***** 元データ *****

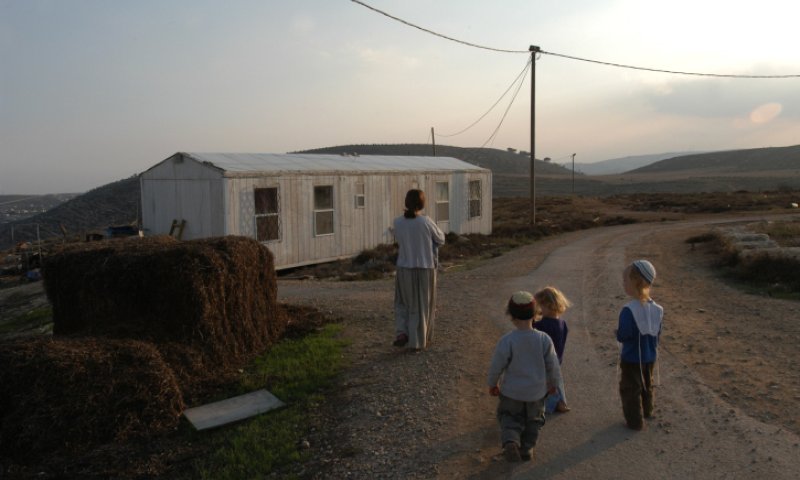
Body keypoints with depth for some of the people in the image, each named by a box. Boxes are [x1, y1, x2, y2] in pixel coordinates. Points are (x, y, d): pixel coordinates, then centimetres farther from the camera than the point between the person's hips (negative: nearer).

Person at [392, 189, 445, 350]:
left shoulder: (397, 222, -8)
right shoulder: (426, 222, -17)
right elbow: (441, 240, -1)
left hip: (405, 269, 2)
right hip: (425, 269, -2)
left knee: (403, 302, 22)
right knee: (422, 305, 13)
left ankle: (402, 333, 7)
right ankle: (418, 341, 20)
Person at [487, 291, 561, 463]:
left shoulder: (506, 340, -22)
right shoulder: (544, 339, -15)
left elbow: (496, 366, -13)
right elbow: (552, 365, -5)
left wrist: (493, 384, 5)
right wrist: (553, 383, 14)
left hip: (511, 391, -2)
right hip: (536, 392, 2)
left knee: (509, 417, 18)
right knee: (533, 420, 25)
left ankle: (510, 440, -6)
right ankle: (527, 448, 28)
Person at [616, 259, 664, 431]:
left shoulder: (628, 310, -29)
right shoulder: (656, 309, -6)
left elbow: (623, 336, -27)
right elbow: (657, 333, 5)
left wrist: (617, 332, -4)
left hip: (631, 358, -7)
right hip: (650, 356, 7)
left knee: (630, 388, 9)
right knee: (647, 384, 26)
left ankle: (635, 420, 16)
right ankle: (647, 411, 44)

*****
***** 元データ *****

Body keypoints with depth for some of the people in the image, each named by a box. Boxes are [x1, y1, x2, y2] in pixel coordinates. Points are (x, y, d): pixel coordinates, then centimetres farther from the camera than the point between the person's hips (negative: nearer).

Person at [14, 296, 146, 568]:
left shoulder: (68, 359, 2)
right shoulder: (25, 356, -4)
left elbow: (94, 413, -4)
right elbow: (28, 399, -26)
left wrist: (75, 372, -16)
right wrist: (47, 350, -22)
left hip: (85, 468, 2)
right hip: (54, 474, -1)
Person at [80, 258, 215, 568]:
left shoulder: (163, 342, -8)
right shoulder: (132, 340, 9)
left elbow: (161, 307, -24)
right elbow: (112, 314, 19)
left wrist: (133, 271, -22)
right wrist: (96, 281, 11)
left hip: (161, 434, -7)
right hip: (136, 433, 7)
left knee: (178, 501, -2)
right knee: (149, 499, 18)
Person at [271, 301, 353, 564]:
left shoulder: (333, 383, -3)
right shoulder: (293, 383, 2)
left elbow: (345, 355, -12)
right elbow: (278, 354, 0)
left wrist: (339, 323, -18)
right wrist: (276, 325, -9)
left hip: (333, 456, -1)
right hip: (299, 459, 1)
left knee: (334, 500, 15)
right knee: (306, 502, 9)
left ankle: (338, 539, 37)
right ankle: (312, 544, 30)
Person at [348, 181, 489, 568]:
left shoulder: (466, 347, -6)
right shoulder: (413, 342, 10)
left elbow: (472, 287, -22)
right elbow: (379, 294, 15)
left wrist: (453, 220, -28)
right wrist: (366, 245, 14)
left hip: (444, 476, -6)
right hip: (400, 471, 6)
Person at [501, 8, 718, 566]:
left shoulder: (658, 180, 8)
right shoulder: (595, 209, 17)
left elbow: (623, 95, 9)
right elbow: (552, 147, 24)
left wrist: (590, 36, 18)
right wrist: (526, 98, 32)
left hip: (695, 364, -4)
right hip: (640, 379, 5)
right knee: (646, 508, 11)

*****
***** 元データ *****

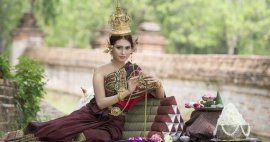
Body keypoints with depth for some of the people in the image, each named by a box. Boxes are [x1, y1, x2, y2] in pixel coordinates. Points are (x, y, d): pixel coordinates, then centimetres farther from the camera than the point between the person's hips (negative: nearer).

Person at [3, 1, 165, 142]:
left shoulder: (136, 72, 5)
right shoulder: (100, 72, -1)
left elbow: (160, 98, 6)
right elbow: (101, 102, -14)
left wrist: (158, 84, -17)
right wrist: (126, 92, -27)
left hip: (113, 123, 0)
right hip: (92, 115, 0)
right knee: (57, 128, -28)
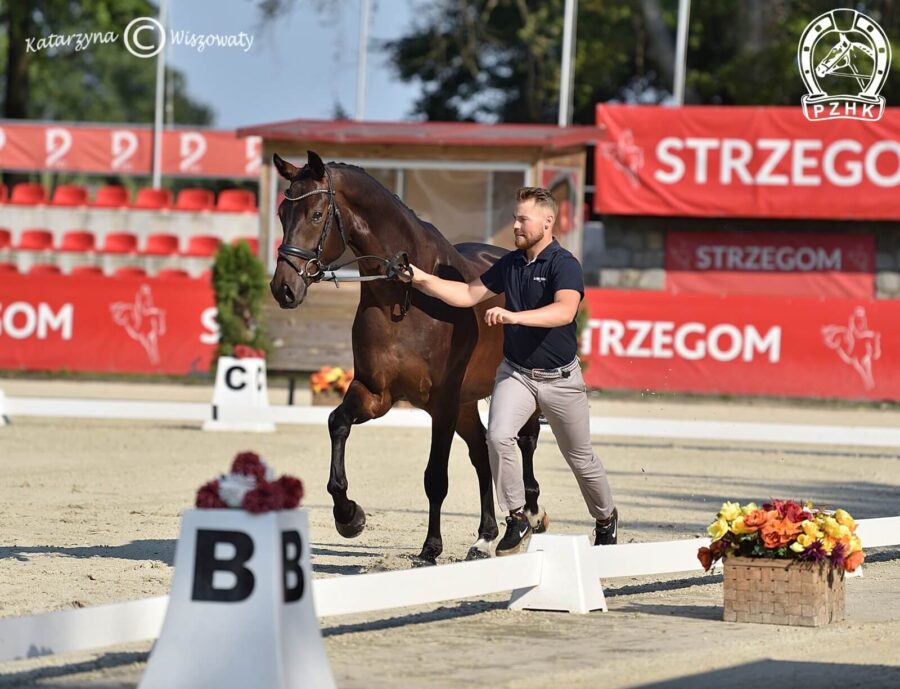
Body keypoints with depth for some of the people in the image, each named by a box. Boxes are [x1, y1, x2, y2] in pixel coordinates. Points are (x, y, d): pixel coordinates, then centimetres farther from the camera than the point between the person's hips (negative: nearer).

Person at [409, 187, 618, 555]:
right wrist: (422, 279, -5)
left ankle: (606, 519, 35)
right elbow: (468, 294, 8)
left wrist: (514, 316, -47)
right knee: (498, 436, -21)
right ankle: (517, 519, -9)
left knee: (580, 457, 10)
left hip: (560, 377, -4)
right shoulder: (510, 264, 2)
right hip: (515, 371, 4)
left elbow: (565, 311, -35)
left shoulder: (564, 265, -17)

*****

上の「right elbow: (552, 365, -5)」を含む行から「left elbow: (623, 336, -27)」を含む行まで（両端を含む）を、空行は除き、1行を1つの文字列としてJSONのリストに入れてください。

[
  "right elbow: (552, 365, -5)",
  "left wrist: (493, 384, 5)",
  "right wrist: (553, 383, 14)",
  "left hip: (511, 391, -2)",
  "right hip: (536, 392, 2)",
  "left knee: (509, 417, 18)",
  "right knee: (533, 420, 25)",
  "left ankle: (510, 440, -6)",
  "right ankle: (527, 448, 28)",
  "Person at [616, 259, 664, 431]:",
  "left shoulder: (628, 310, -29)",
  "right shoulder: (656, 309, -6)",
  "left elbow: (623, 336, -27)"
]